**WHAT IS EXPECTED**
Extract the rows below, word for word, from the line with "common name: Golden crownbeard" through the end of the rows. Leave the pictures out of your copy.

**RECORDS FOR THIS TASK**
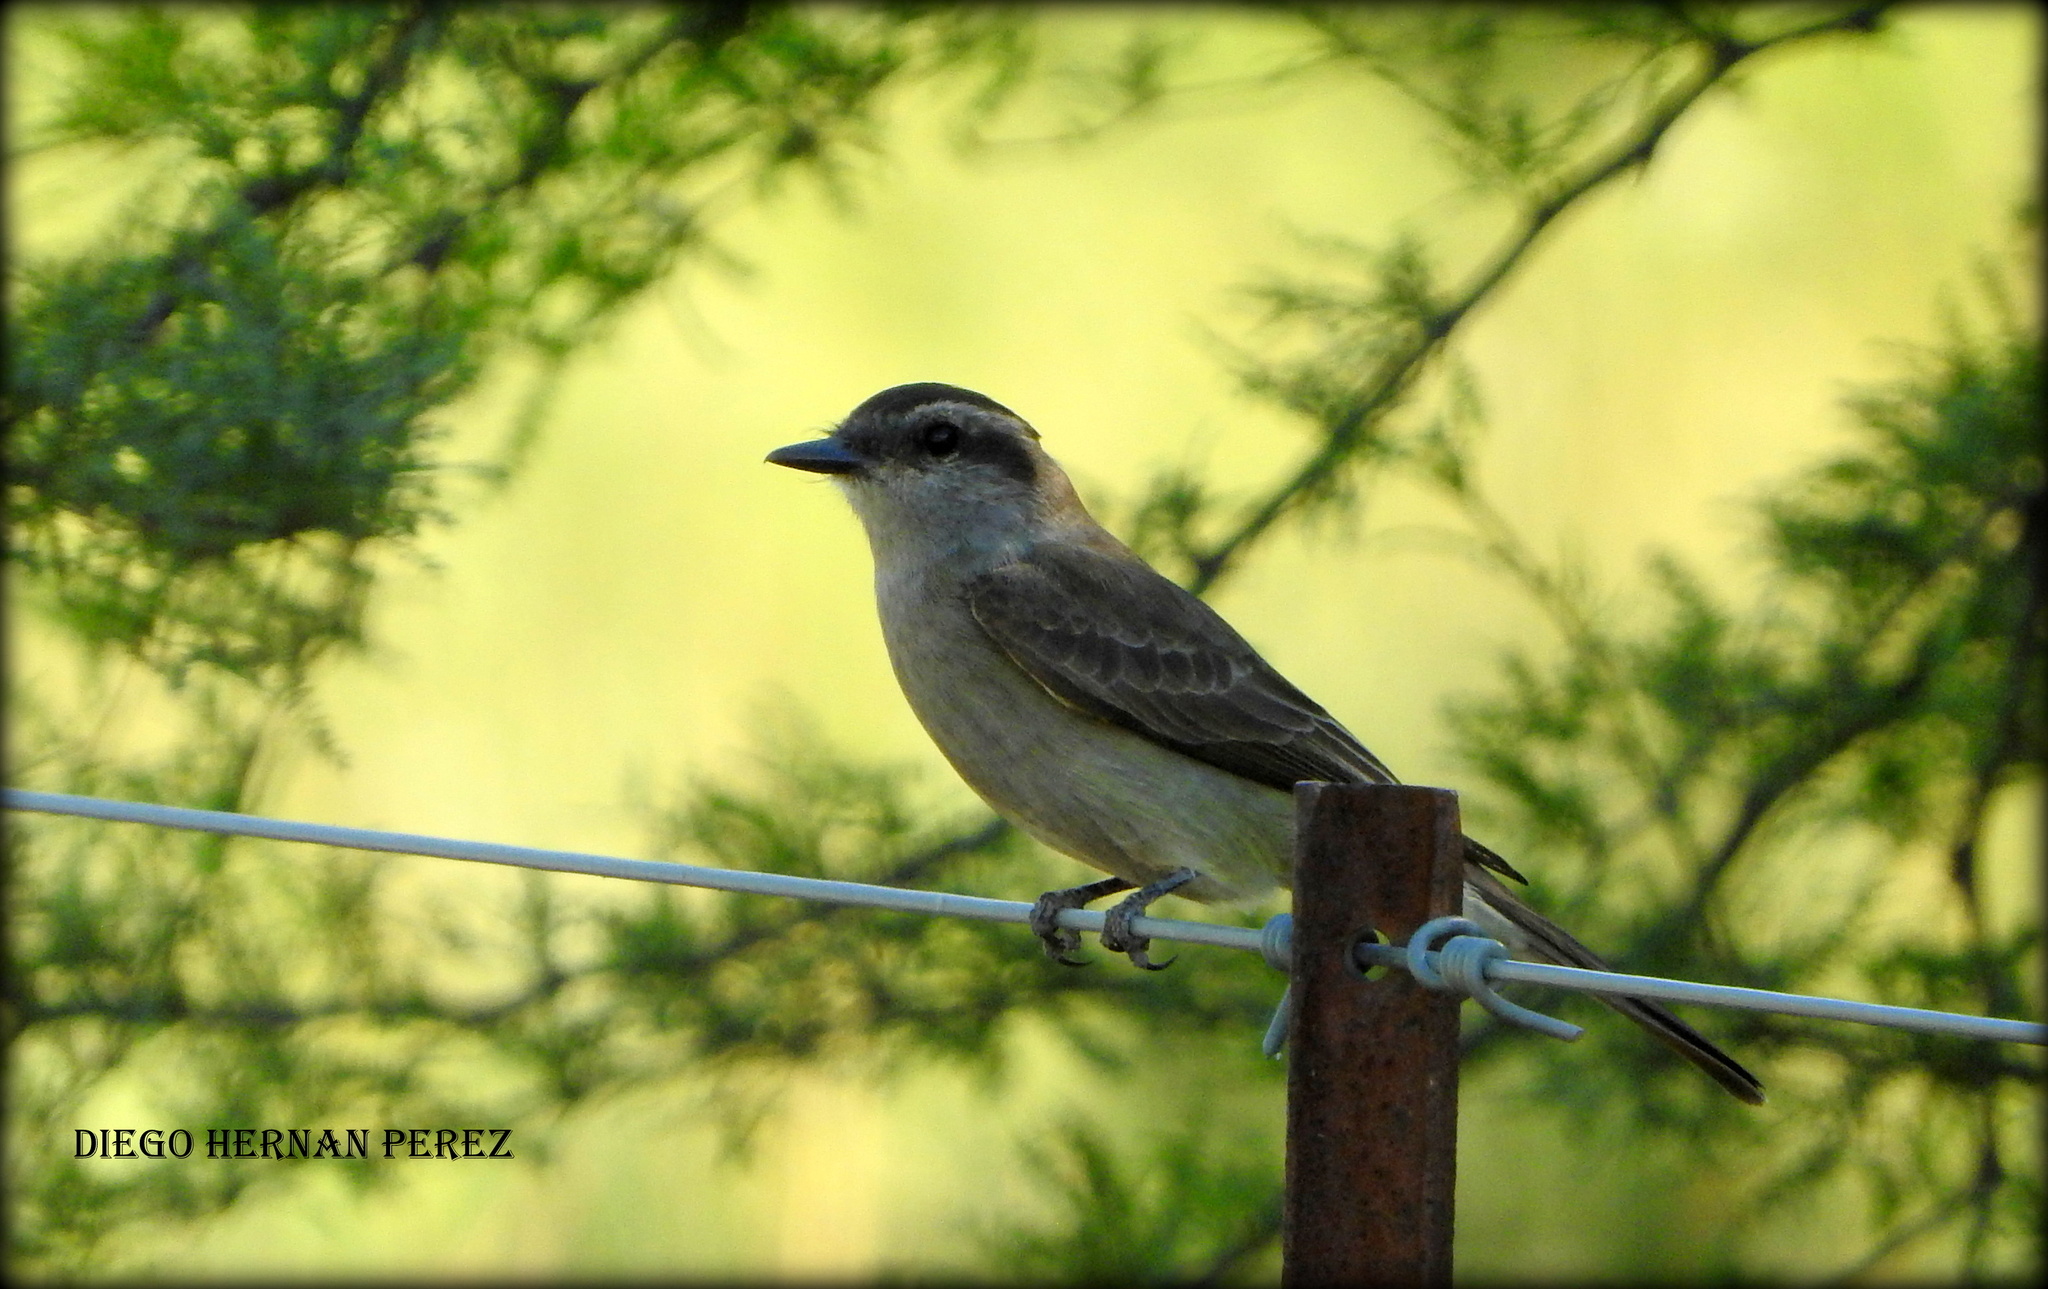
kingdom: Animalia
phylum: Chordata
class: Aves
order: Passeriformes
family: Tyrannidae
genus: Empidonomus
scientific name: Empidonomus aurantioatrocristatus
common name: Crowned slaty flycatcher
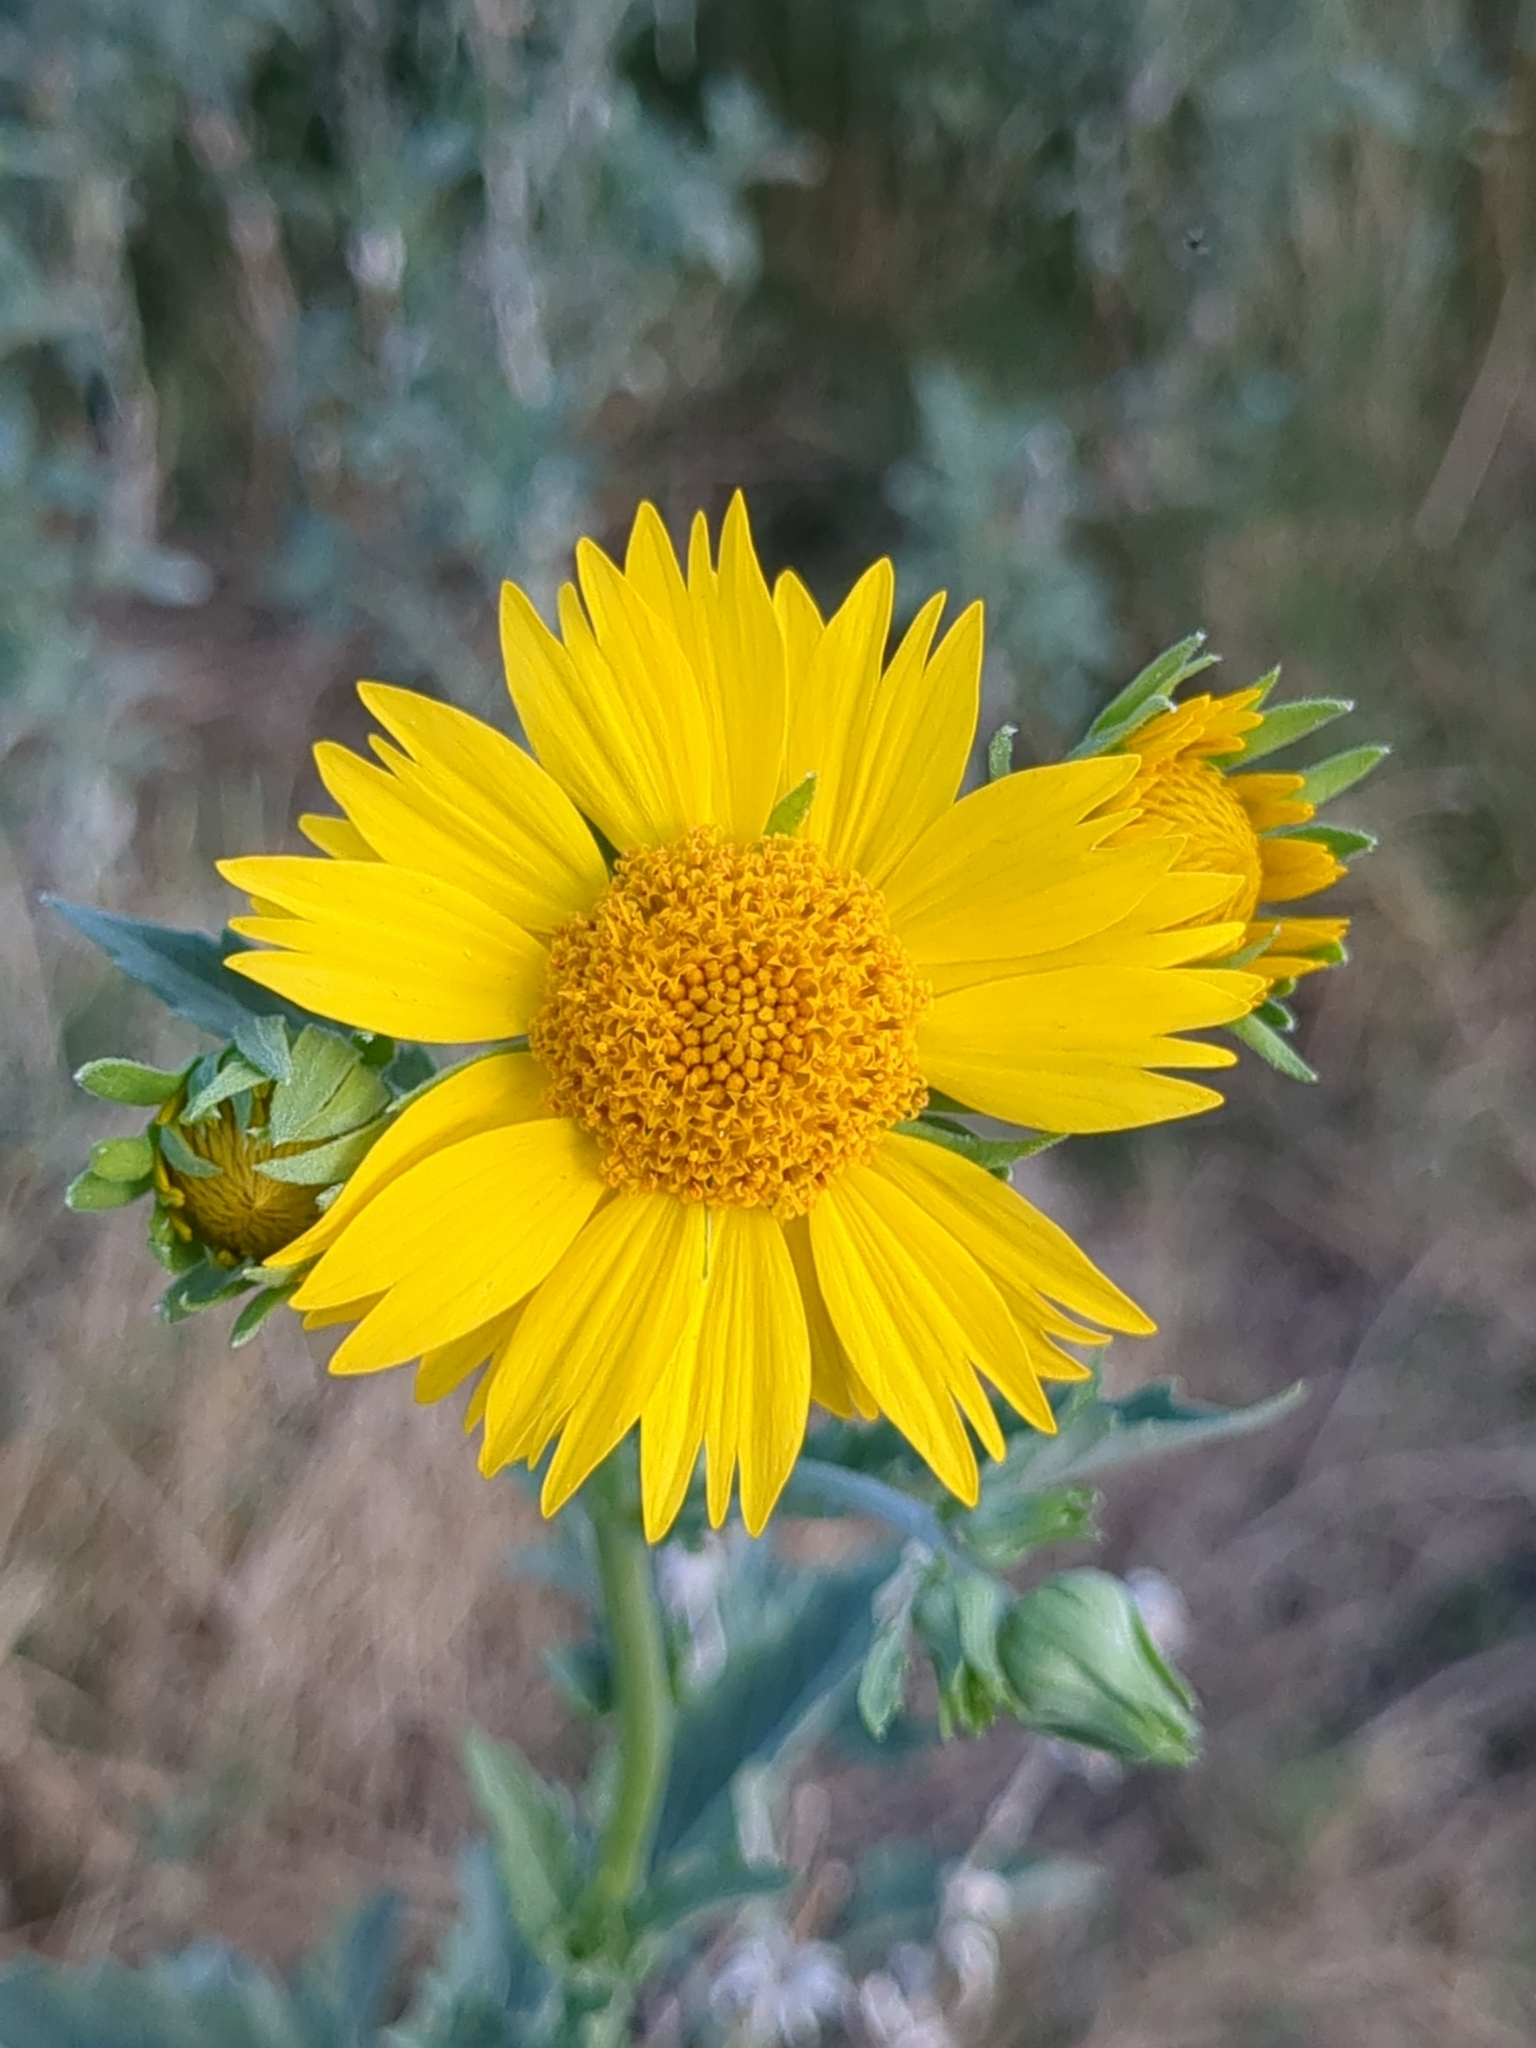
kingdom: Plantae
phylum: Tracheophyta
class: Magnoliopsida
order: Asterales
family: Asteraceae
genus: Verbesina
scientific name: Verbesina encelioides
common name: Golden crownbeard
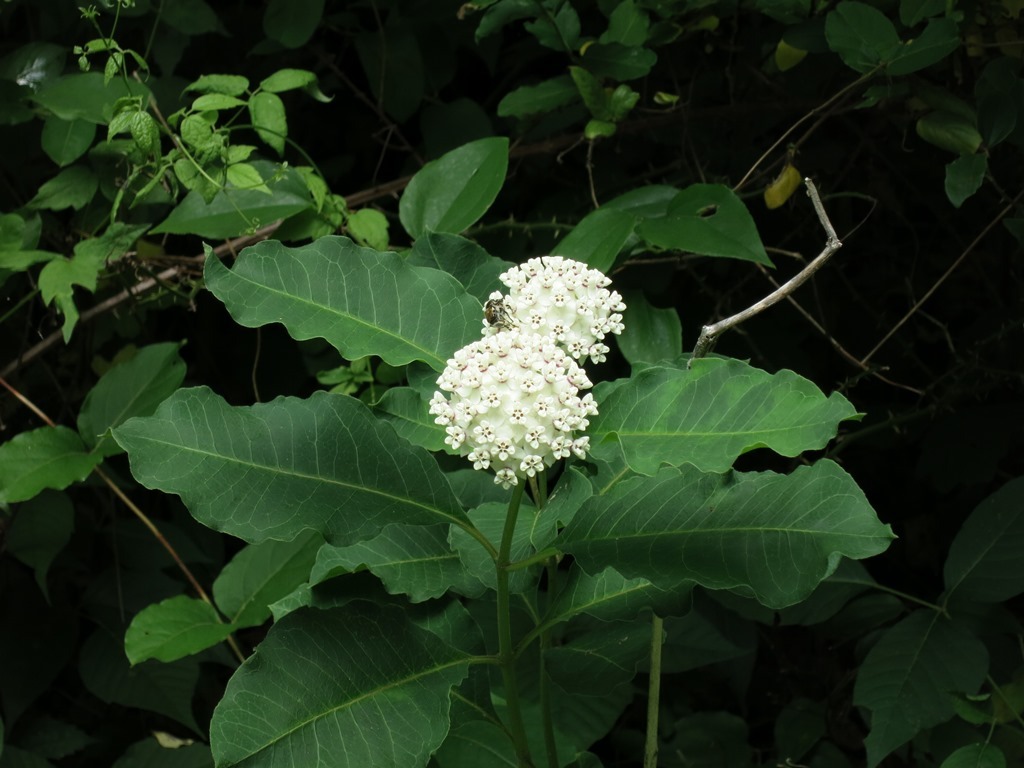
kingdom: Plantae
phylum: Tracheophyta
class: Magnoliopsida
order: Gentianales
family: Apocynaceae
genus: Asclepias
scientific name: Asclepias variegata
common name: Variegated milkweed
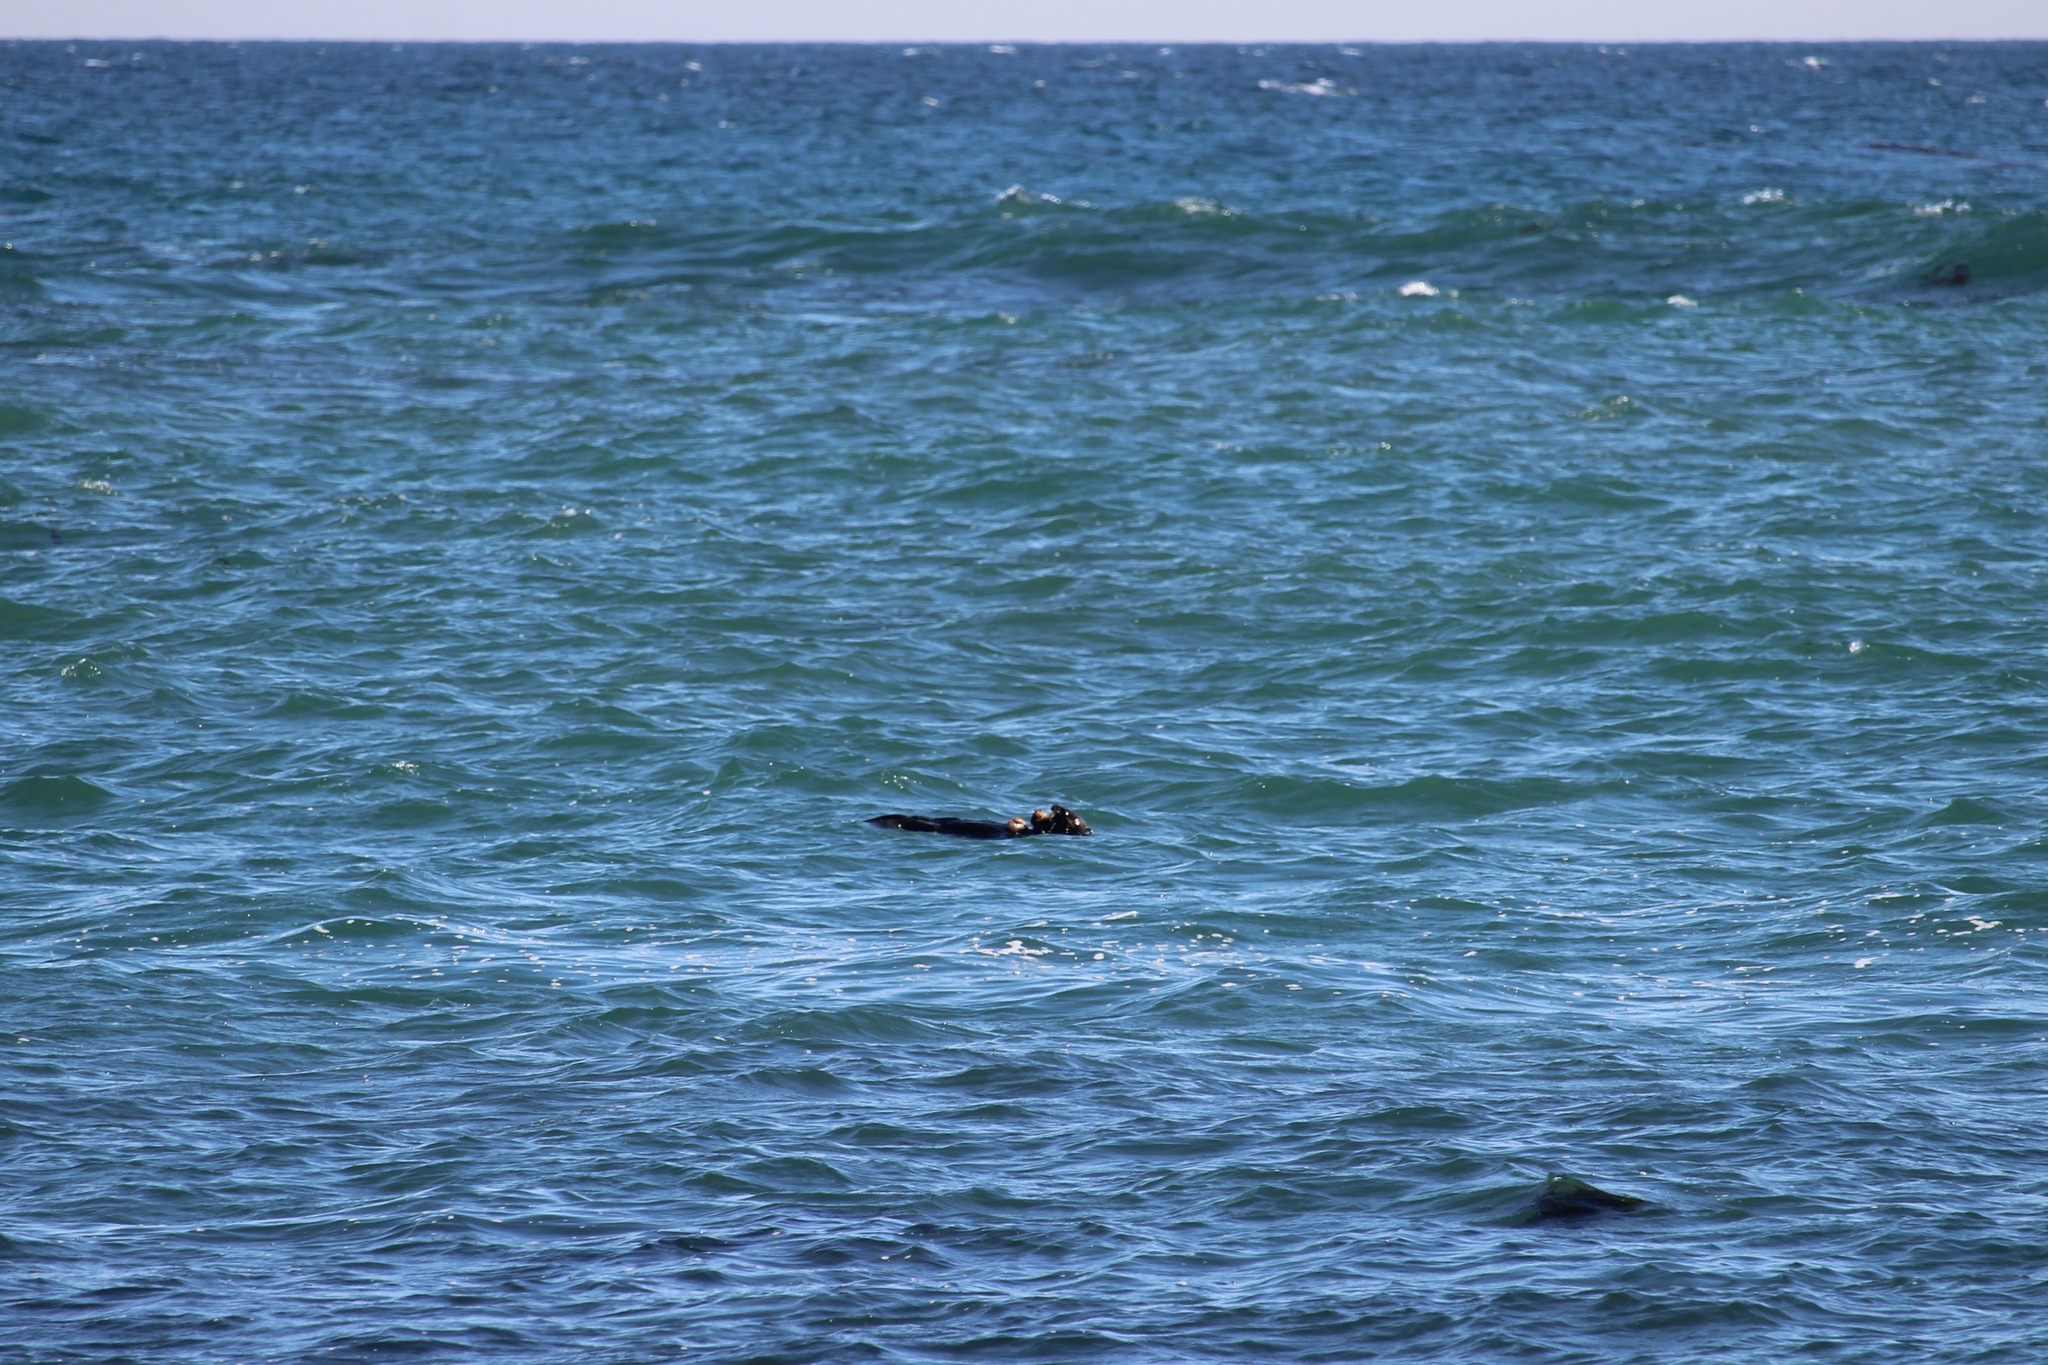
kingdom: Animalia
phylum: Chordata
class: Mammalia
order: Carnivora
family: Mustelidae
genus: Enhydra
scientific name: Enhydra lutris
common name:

**COMPLETED TASK**
common name: Golden crownbeard
kingdom: Plantae
phylum: Tracheophyta
class: Magnoliopsida
order: Gentianales
family: Apocynaceae
genus: Asclepias
scientific name: Asclepias variegata
common name: Variegated milkweed
kingdom: Animalia
phylum: Chordata
class: Mammalia
order: Carnivora
family: Mustelidae
genus: Enhydra
scientific name: Enhydra lutris
common name:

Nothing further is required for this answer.